Цель A
Перенесите в CSV из двух столбцов, «поле» и «значение», строки списка от строки с «phylum: Chordata» до строки с «common name: Chipping sparrow» включительно. Каждой записи отведите одну строку, каждое значение поместите в отдельное поле в кавычках, а переносы строк замените пробелами.

Положение немцев осложняло и то, что заимствования имперского центра сопровождались огромным ростом заимствований союзных государств и муниципалитетов. Фактически на рынке капитала конкурировали заемщики трех уровней. В 1890 году задолженность империи составляла 1,3 миллиарда марок: немногим больше, чем долг муниципалитетов (1 миллиард марок). Совокупная задолженность союзных государств достигала 9,2 миллиарда марок, и около 2/3 ее приходилось на Пруссию. Это могло быть мерой вытеснения частных заемщиков. В 1896–1913 годах объем облигационных займов государственного сектора вырос на 166 % (частного сектора – всего на 26 %). После 1901 года займы государственного сектора составляли в среднем 45–50 % номинальной стоимости всех обращавшихся на бирже ценных бумаг{738}. К 1913 году общий долг государственного сектора достиг 32,8 миллиарда марок, причем чуть более его половины составляла задолженность союзных государств (16 % приходилось на имперский центр, а остальное на муниципалитеты){739}. В отличие от Великобритании и Франции, Германия нуждалась в иностранных деньгах для удовлетворения нужды государственного сектора в кредитах. Почти 20 % государственного долга в 1913 году находилось в руках зарубежных инвесторов.
Современников тревожило это положение. И все же важно объективно оценивать внешний долг Германии. Государственный долг накануне войны составлял примерно 60 % ВНП. Увеличившееся бремя его обслуживания в 1913 году составляло 11 % государственных расходов. Если сопоставить долг центральных органов управления трех стран Антанты с суммарной задолженностью центральных органов управления Германской империи и ее субъектов (табл. 15), то последняя окажется ниже, чем в России и Франции.

Исходные записи
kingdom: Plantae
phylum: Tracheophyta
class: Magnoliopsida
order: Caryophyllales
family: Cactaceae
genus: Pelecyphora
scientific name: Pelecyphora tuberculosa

==

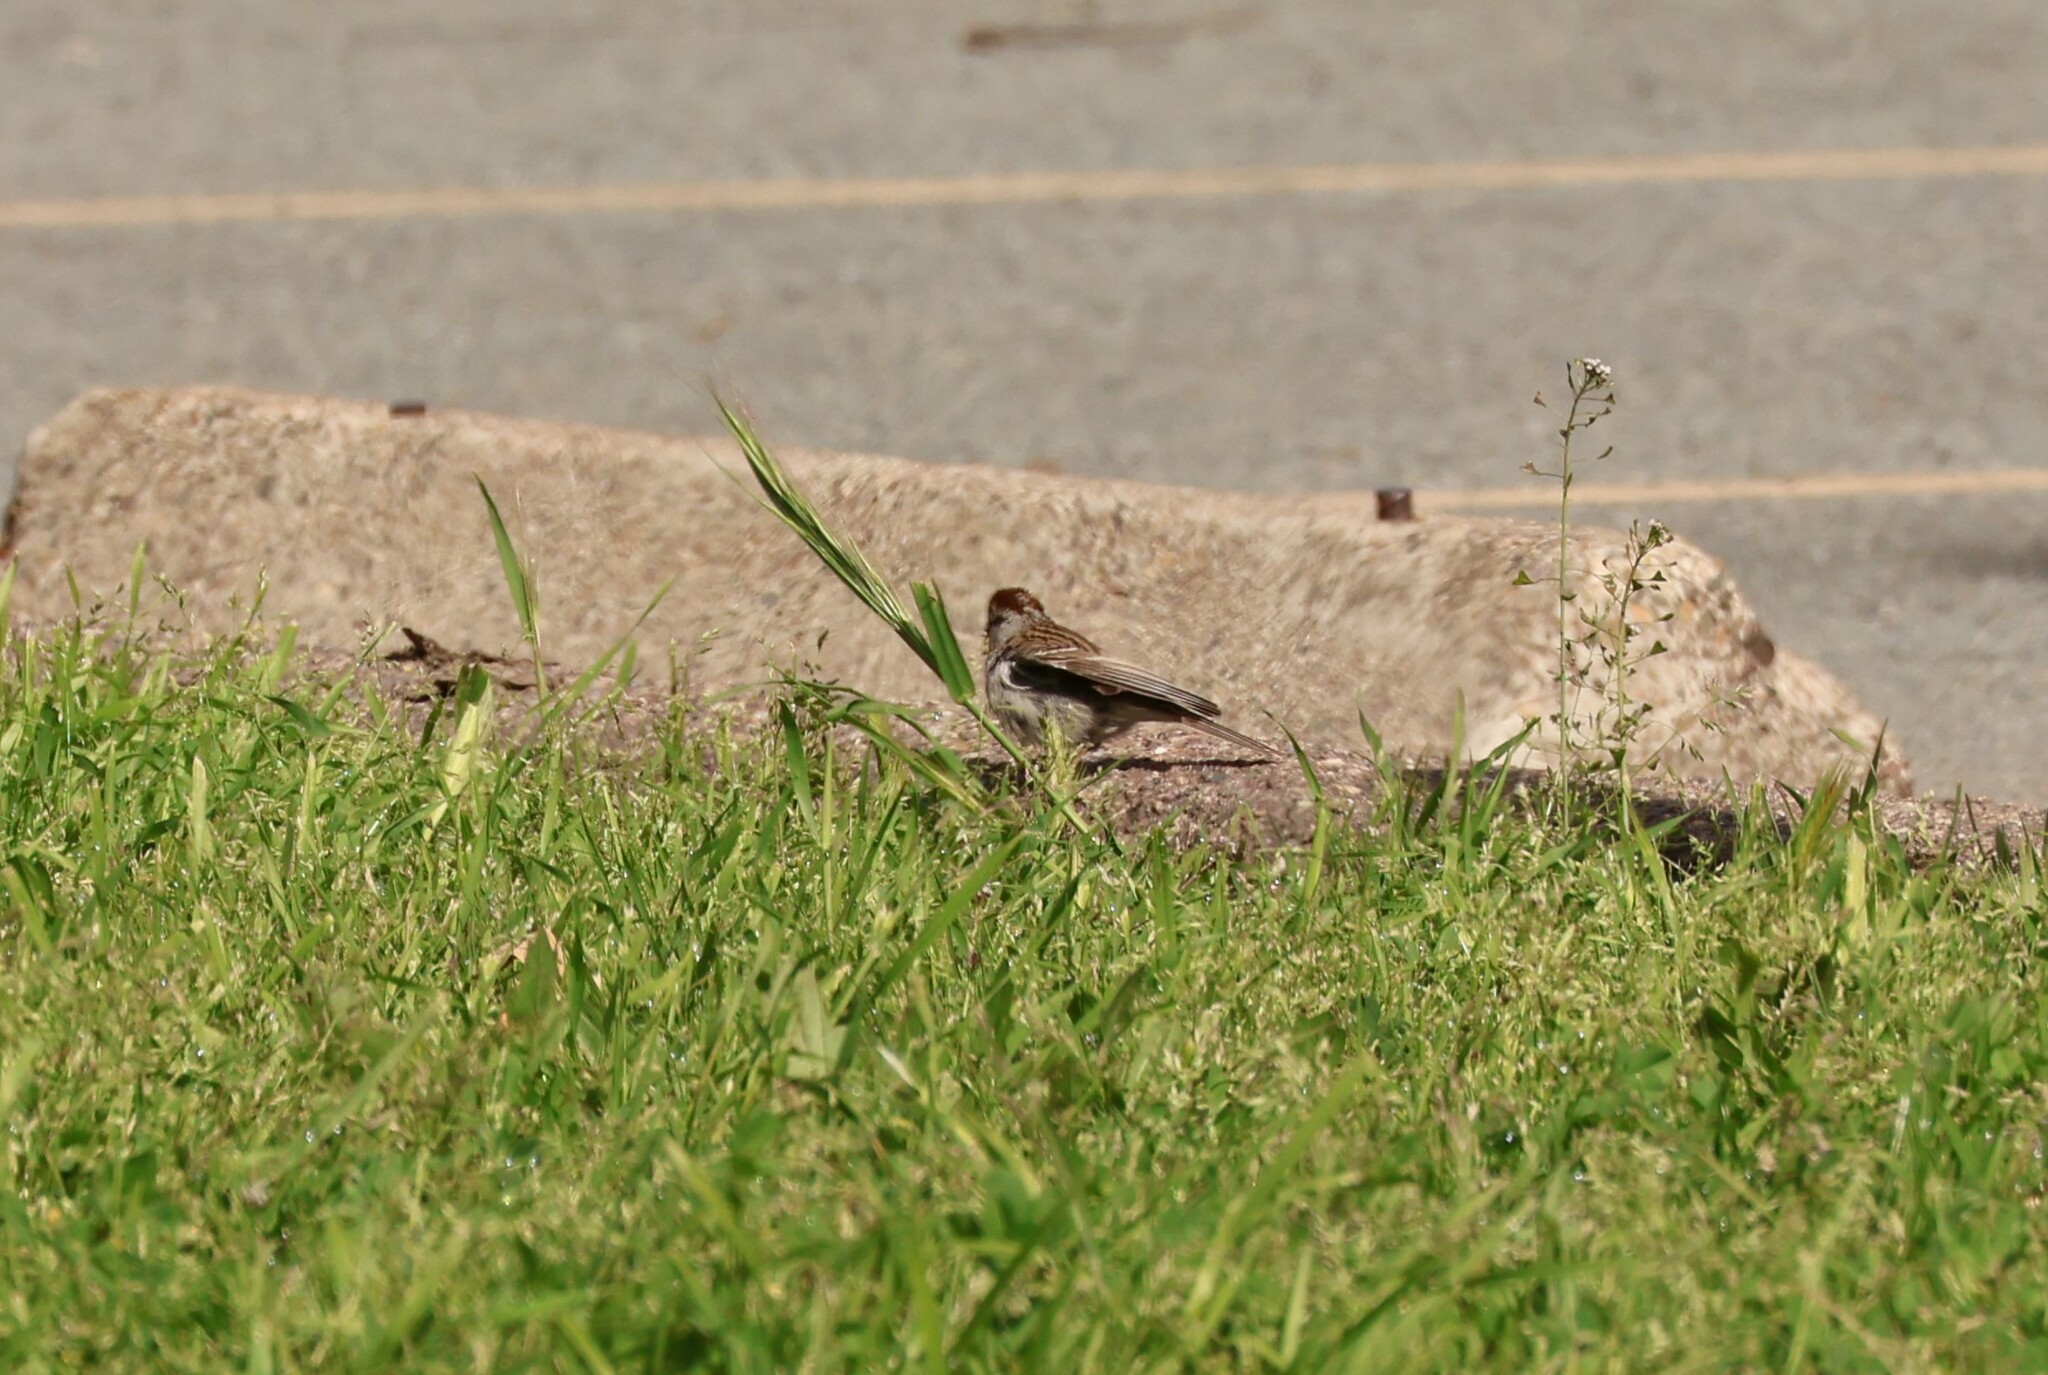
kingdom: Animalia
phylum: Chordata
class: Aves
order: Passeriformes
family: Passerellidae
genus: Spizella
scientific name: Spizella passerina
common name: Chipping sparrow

Цель B
Выпишите все суммы в миллиардах марок, которые приводятся в отрывке о долге Германии.

Письменный ответ A
поле,значение
"phylum:","Chordata"
"class:","Aves"
"order:","Passeriformes"
"family:","Passerellidae"
"genus:","Spizella"
"scientific name:","Spizella passerina"
"common name:","Chipping sparrow"

Письменный ответ B
1,3 миллиарда марок (задолженность империи в 1890 году)
1 миллиард марок (долг муниципалитетов)
9,2 миллиарда марок (совокупная задолженность союзных государств)
32,8 миллиарда марок (общий долг государственного сектора к 1913 году)